JuliaLang / Distributed.jl

Create and control multiple Julia processes remotely for distributed computing. Ships as a Julia stdlib.
https://docs.julialang.org/en/v1/stdlib/Distributed/
MIT License
29 stars 11 forks source link

rmprocs / addprocs racy #38

Open vtjnash opened 7 years ago

vtjnash commented 7 years ago

node termination during node provisioning is not well handled, resulting in `connect: connection refused (ECONNREFUSED) in connect_to_worker from the new worker to the terminating worker.

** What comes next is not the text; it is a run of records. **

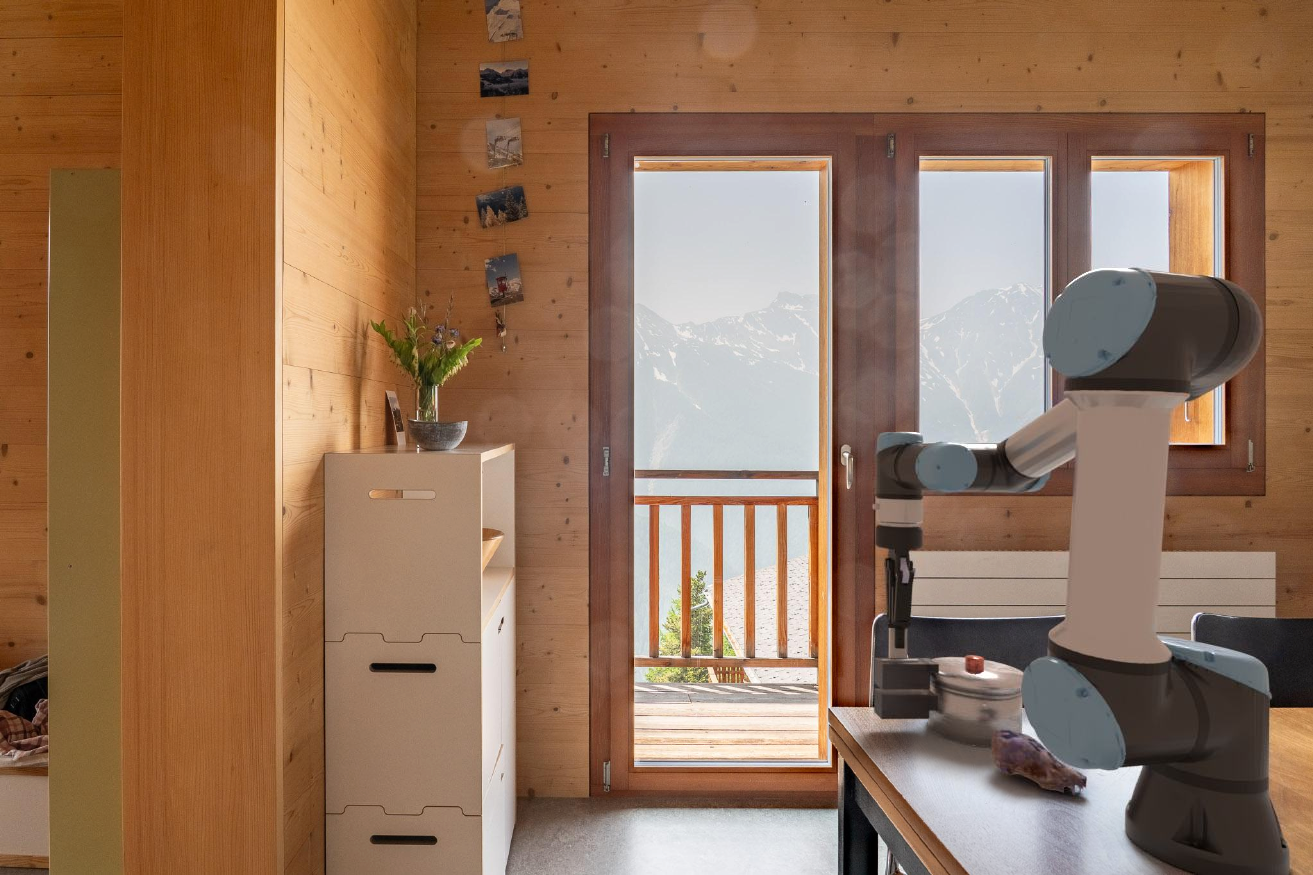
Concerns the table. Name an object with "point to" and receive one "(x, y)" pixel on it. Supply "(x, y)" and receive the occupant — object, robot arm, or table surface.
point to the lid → (947, 674)
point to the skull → (1032, 761)
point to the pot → (954, 712)
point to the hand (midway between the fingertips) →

for an example, see: https://travis-ci.org/JuliaLang/julia/jobs/186141590

julia> p = addprocs(2)

julia> begin # try this a couple times
         @spawnat p[1] sleep(5)
         @show rmprocs(p[1]; waitfor=0)
         @show workers()
         @show p = addprocs(1)
       end
rmprocs(p[1]; waitfor=0) = :ok
workers() = [3,4,5]
ERROR: connect: connection refused (ECONNREFUSED)
 in yieldto(::Task, ::ANY) at ./event.jl:153
 in wait() at ./event.jl:186
 in wait(::Condition) at ./event.jl:27
 in stream_wait(::TCPSocket, ::Condition, ::Vararg{Condition,N}) at ./stream.jl:42
 in wait_connected(::TCPSocket) at ./stream.jl:258
 in connect at ./stream.jl:957 [inlined]
 in connect_to_worker(::String, ::Int16) at ./managers.jl:490
 in connect_w2w(::Int64, ::WorkerConfig) at ./managers.jl:453
 in connect(::Base.DefaultClusterManager, ::Int64, ::WorkerConfig) at ./managers.jl:387
 in connect_to_peer(::Base.DefaultClusterManager, ::Int64, ::WorkerConfig) at ./multi.jl:1516
 in (::Base.##598#600{WorkerConfig,Int64})() at ./task.jl:404
Error [connect: connection refused (ECONNREFUSED)] on 6 while connecting to peer 4. Exiting.
Worker 6 terminated.
ERROR (unhandled task failure): Version read failed. Connection closed by peer.
Keno commented 4 years ago

Re-opened because the test that was added to fix this failed intermittently and has been disabled (#35677).